Contact me if interested.



Re: WIP: System Versioned Temporal Table

От
Daniel Gustafsson
Дата:
> On 19 Sep 2021, at 20:32, Simon Riggs <simon.riggs@enterprisedb.com> wrote:

> My preferred approach would be to do this "for free" in the table
> access method, but we're a long way from this in terms of actual
> implementation.
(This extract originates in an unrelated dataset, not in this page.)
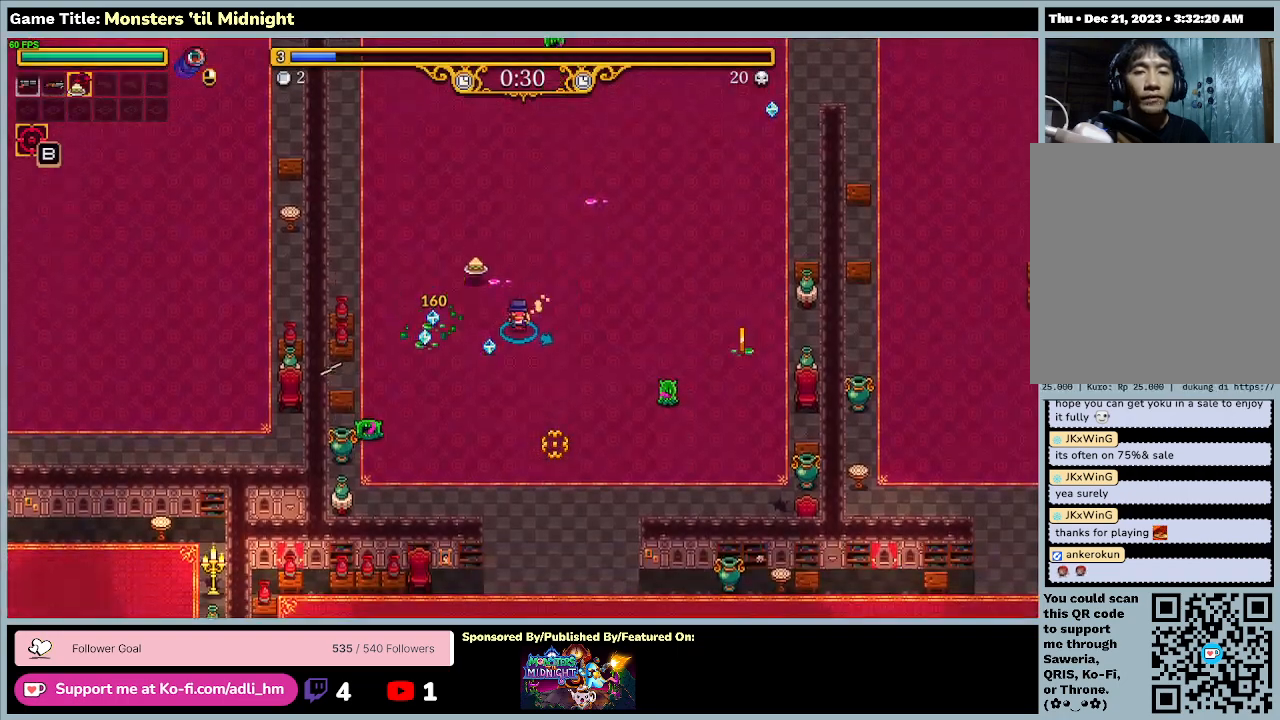
{"keys": ["a"], "events": [[400, "s", "up"]]}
When Corey  suggested earlier that we just put the
> syntax in there, this was the direction I was thinking.
> 
> After waiting a day since I wrote the above, I think we should go with
> (2) as Corey suggests, at least for now, and we can always add (3)
> later.

This patch no longer applies, are there plans on implementing the approaches
discussed above, or should we close this entry and open a new one when a
freshly baked pathed is ready?

--
Daniel Gustafsson        https://vmware.com/




Re: WIP: System Versioned Temporal Table

От
Vik Fearing
Дата:
On 11/15/21 10:47 AM, Daniel Gustafsson wrote:
>> On 19 Sep 2021, at 20:32, Simon Riggs <simon.riggs@enterprisedb.com> wrote:
> 
>> My preferred approach would be to do this "for free" in the table
>> access method, but we're a long way from this in terms of actual
>> implementation. When Corey  suggested earlier that we just put the
>> syntax in there, this was the direction I was thinking.
>>
>> After waiting a day since I wrote the above, I think we should go with
>> (2) as Corey suggests, at least for now, and we can always add (3)
>> later.
> 
> This patch no longer applies, are there plans on implementing the approaches
> discussed above, or should we close this entry and open a new one when a
> freshly baked pathed is ready?

I spent a lot of time a while ago trying to fix this patch (not just
rebase it), and I think it should just be rejected, unfortunately.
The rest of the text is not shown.